The Catastrophic Convergence Conjecture

Table of Contents
Overfitting the AU landscape
Why can’t everyone be king?
Objective vs value-specific catastrophes
Detailing the catastrophic convergence conjecture (ccc)
Prior work

Reward is not the optimization target
This post treats reward functions as “specifying goals”, in some sense. As I explained in Reward Is Not The Optimization Target, this is a misconception that can seriously damage your ability to understand how AI works. Rather than “incentivizing” behavior, reward signals are (in many cases) akin to a per-datapoint learning rate. Reward chisels circuits into the AI. That’s it!

"You've constructed your settlement. However, I get the drop on you and take it over, fortify it, and hire goons to keep you out."

A diagram where the author's avatar ("Me") is in a fortress controlling access to gems and a farm, next to a polluted river. For "trade goods" and "can I farm here?", Me's AU bar is full and green, while "Your" bar is low and red. For "potable water," both actors have low red bars, indicating scarcity for all.

"From my perspective, I have options - including vacating the land and letting you get what you want. You, however, are unable to do much at all with that land. I can get what I want. Just because I can get you what you want, doesn't mean I will."

Handwritten text: "Impacts ripple through time and landscape. Your actions change what can be done, and by whom. Taking over that land fit the environment to my purposes, shutting you out and changing your AU landscape."

"Something is a catastrophe if it destroys your ability to get what you want... Something is an objective catastrophe if it destroys a lot of agents' abilities to get what they want. An asteroid strike is an objective catastrophe."

Before the meteor hits, AI, humans, and even trout are able to survive, so they have decent AUs for that goal. Afterwards, everyone has low AUs. The consequences of a meteor hitting Earth. Before, AIs and humans can promote human value (i.e. high AU for that goal) but trout cannot. After impact, all of these entities have low AUs. Before a meteor hits the earth, AIs, humans, and trout can all look at blue things, so they have high AU for that goal. Afterwards, they all have low AUs.

Handwritten text: "Most agents want control over the future because the default outcome isn't preferred. As suggested by my theorems on power and instrumental convergence, optimal goal pursuit usually means gaining more general control over the future in order to reach that goal." "What happens when agents seek pure control over the future? Not everyone can be king. If you're just seeking power without concern for others, you tend to push others down after a certain point. And most goals don't have concern for others. You'll just compete for resources." Below, a "paperclip maximizer" robot punches a "staple maximizer" robot.

########################################

# [WORK TASK A]
Summarize the post on the catastrophic convergence conjecture in two sentences.
# [WORK TASK B]
In the post on the catastrophic convergence conjecture, what example is given of an objective catastrophe?
# [WORK TASK C]
Write the next part of the post on the catastrophic convergence conjecture, picking up after its final sentence.

########################################

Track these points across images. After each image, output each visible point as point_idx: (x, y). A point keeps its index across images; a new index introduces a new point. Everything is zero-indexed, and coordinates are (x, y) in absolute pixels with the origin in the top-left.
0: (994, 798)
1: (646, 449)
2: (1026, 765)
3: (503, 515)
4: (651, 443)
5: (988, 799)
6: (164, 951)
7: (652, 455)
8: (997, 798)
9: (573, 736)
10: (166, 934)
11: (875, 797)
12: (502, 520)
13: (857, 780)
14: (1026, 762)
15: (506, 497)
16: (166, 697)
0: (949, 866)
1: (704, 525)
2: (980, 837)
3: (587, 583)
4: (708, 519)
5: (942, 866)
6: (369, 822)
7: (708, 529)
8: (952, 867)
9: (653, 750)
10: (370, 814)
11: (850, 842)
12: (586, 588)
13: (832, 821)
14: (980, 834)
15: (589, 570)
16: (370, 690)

########################################

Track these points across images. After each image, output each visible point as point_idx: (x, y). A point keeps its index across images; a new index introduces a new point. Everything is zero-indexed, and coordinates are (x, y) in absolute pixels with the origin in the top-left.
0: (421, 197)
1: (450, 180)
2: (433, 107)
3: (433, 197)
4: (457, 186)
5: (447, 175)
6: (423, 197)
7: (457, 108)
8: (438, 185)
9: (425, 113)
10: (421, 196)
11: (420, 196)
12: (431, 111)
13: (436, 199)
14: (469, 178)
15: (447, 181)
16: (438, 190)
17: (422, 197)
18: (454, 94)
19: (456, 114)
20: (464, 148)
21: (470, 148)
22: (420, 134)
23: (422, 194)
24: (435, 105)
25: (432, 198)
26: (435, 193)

########################################

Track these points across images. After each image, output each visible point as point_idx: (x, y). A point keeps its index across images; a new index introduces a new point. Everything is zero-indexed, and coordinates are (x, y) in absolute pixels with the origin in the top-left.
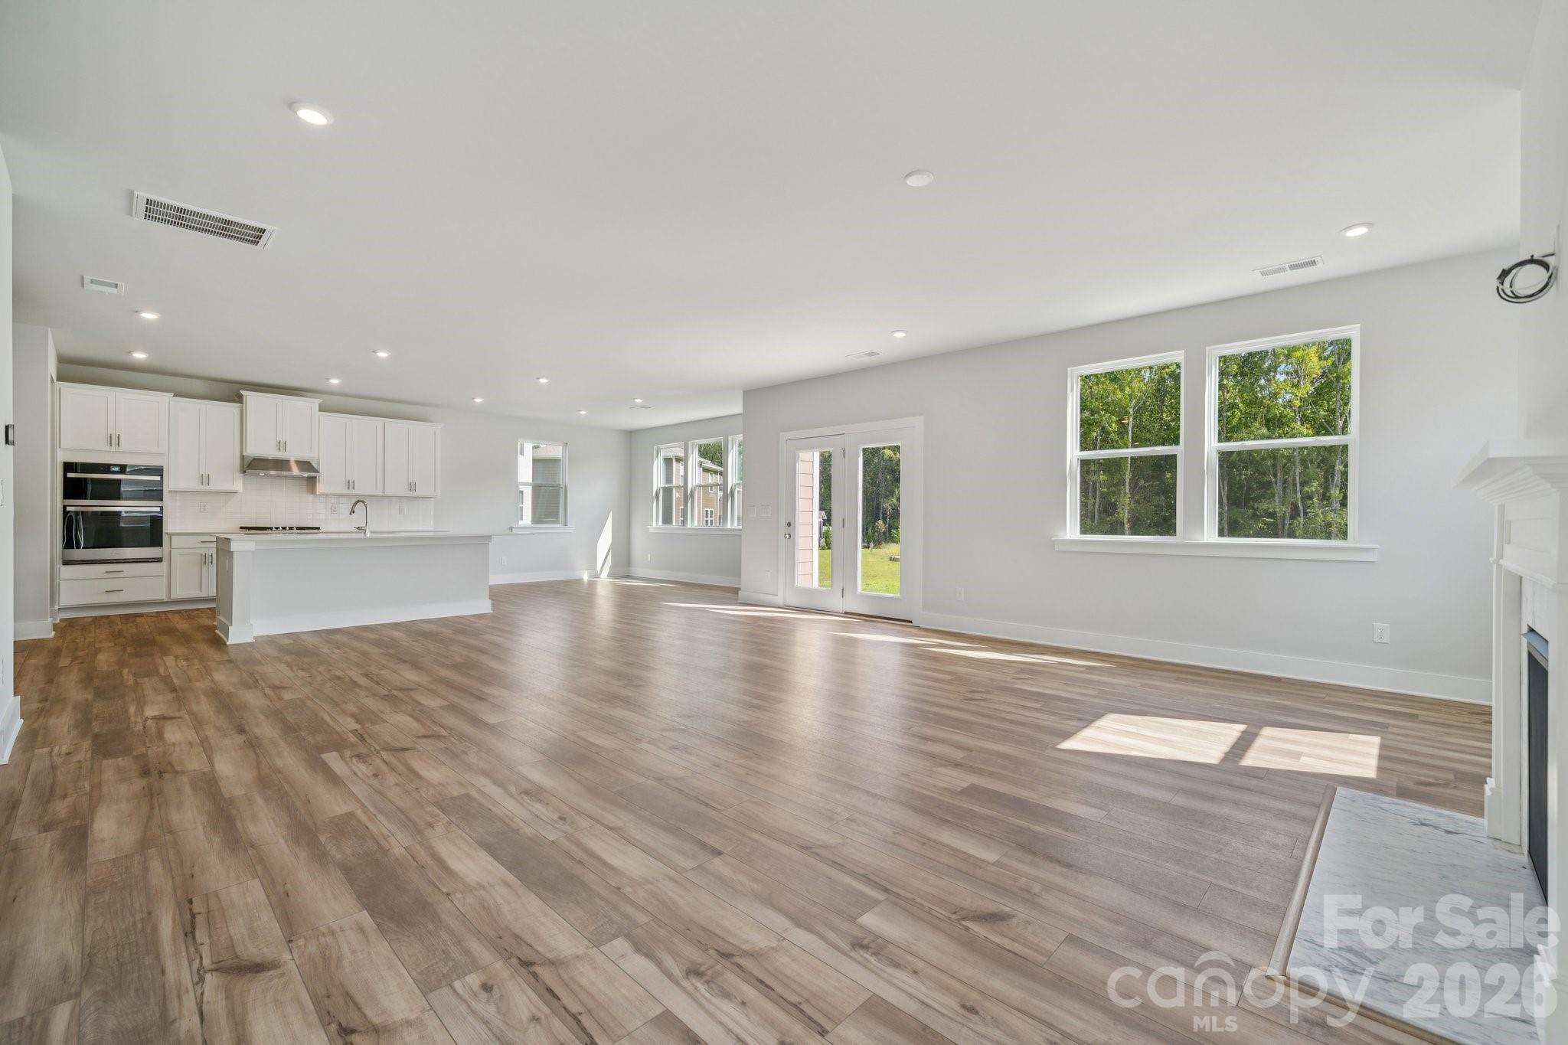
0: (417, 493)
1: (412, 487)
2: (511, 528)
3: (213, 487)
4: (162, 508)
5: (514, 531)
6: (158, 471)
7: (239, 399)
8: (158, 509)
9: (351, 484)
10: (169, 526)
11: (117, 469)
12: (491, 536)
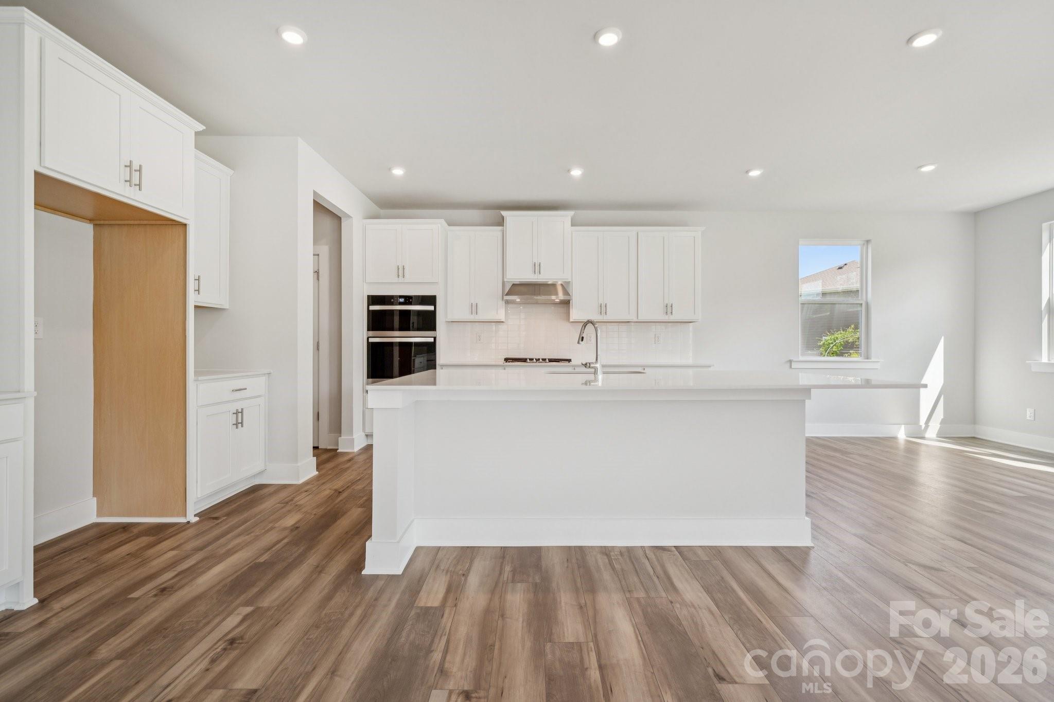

########################################

# [RESPONSE BOX A]
The post defines a catastrophe as something that destroys your ability to get what you want, and an objective catastrophe as something that destroys many agents' abilities to get what they want, such as an asteroid strike. It holds that optimal goal pursuit usually means gaining general control over the future, and because not everyone can be king, agents seeking power without concern for others tend to push others down and compete for resources.

# [RESPONSE BOX B]
An asteroid strike.

# [RESPONSE BOX C]
Two robots on opposite sides of the world. Text reads: "It may take a while for power-seekers to come into conflict. But they will. They don't hate each other; they're just in each other's way. Consider classic hypothetical examples of alignment failures." Panels show a robot escaping a (cardboard) box, refusing shutdown by saying "I'm afraid I can't do that," and taking over the world with paperclips. Text: "In each case, the agent is trying to become more capable of achieving its goal. The AI doesn't hate us; we're just in its way." The "Catastrophic Convergence Conjecture" is defined as: "Unaligned goals tend to have catastrophe-inducing optimal policies because of power-seeking incentives."

When we act, and others act upon us, we aren’t just changing our ability to do things—we’re shaping the local environment towards certain goals, and away from others.¹ We’re fitting the world to our purposes.

What happens to the AU landscape² if a paperclip maximizer takes over the world?³

A diagram of an AI consolidating power. A robot uses extendable claws to extract AU from vertical bars labeled "Human" and "Trout." The Human and Trout status bars are nearly empty, while the "AI" bar overflows.

Shah et al.’s Preferences Implicit in the State of the World leverages the insight that the world state contains information about what we value. That is, there are agents pushing the world in a certain “direction.” If you wake up and see a bunch of vases everywhere, then vases are probably important and you shouldn’t explode them.

Similarly, the world is being optimized to facilitate achievement of certain goals. AUs are shifting and morphing, often towards what people locally want done (e.g. setting the table for dinner). How can we leverage this for AI alignment?

Exercise

Brainstorm for two minutes by the clock before I anchor you.
Two approaches immediately come to mind for me. Both rely on the agent focusing on the AU landscape rather than the world state.
First: Value learning without a prespecified ontology or human model. I have previously criticized value learning for needing to locate the human within some kind of prespecified ontology (this criticism is not new). By taking only the agent itself as primitive, perhaps we could get around this (we don’t need any fancy engineering or arbitrary choices to figure out AUs / optimal value from the agent’s perspective).
Second: Force-multiplying AI. Have the AI observe which of its AUs most increase during some initial period of time, after which it pushes the most-increased-AU even further.
In 2016, Jessica Taylor wrote of a similar idea:
“In general, it seems like “estimating what types of power a benchmark system will try acquiring and then designing an aligned AI system that acquires the same types of power for the user” is a general strategy for making an aligned AI system that is competitive with a benchmark unaligned AI system.”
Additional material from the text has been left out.